The problem with a hierarchical based system is that it can never serve both purposes simultaneously. In a way its not unlike the issue we might face when deciding how to structure our folders to store documents – you may want to group documents by type (i.e. all your project schedule files) or by author, etc.

SQL-based storage solves many issues by avoiding the imposition of having a single hierarchical view. Perhaps, as others here have suggested, this could be the basis of solving some of the issues associated with the registry.

I still think that applications should be installed by simply copying a folder, but perhaps any related INI-type files would automatically be pulled into the SQL-based system (perhaps on the first execution of the application).

More thought would need to go into this (there are already many caveats I can think of but I think that decent solutions could be found for most issues), and I think having a relational view of configurations could go a long way to serving the best of both worlds.

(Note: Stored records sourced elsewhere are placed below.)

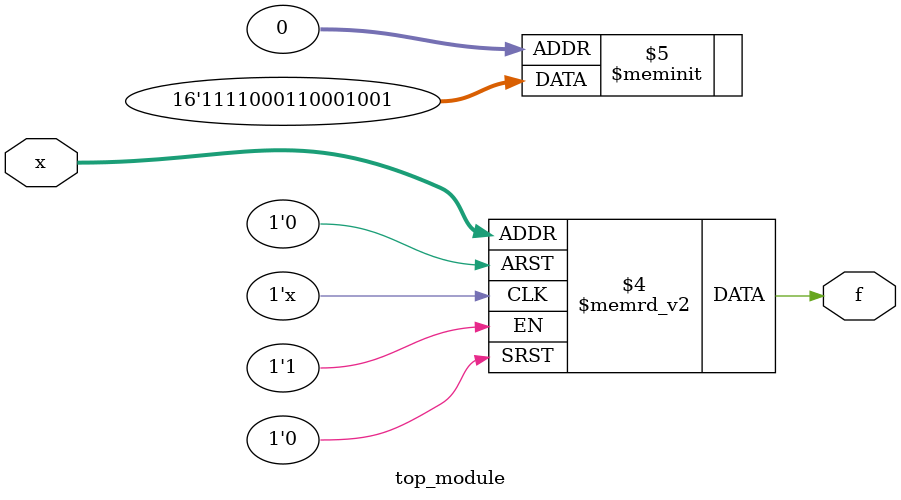
<source format=sv>
module top_module (
    input [4:1] x,
    output logic f
);

// Implementing the function f using a case statement
always_comb begin
    case(x)
        4'b0001, 4'b0010, 4'b0100, 4'b0101, 4'b0110, 4'b1001, 4'b1010, 4'b1011: f = 1'b0;
        default: f = 1'b1;
    endcase
end

endmodule

</source>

Importantly, the SQL-based system would need to provide the user with a rich interface that is easy-to-use that allows the user to view/manage/copy any application settings or user settings, etc.

Jeff,

Well said! I have always been less than thrilled about the registry for all the reasons you list above. The Vista registry/filesystem extension is nice BUT, implementing this in an application would involve having two code paths: one for vista, and one for all other Windows OSs. I think a better direction is to migrate application settings into a local xml, or ini file contained next to the applications exe. This would result in one code path, and move a bunch of junk (which applications need to persist) out of the registry.

I think people put too much weight on the official direction provided by Microsoft. I did it ten years ago when I started persisting application settings in the registry.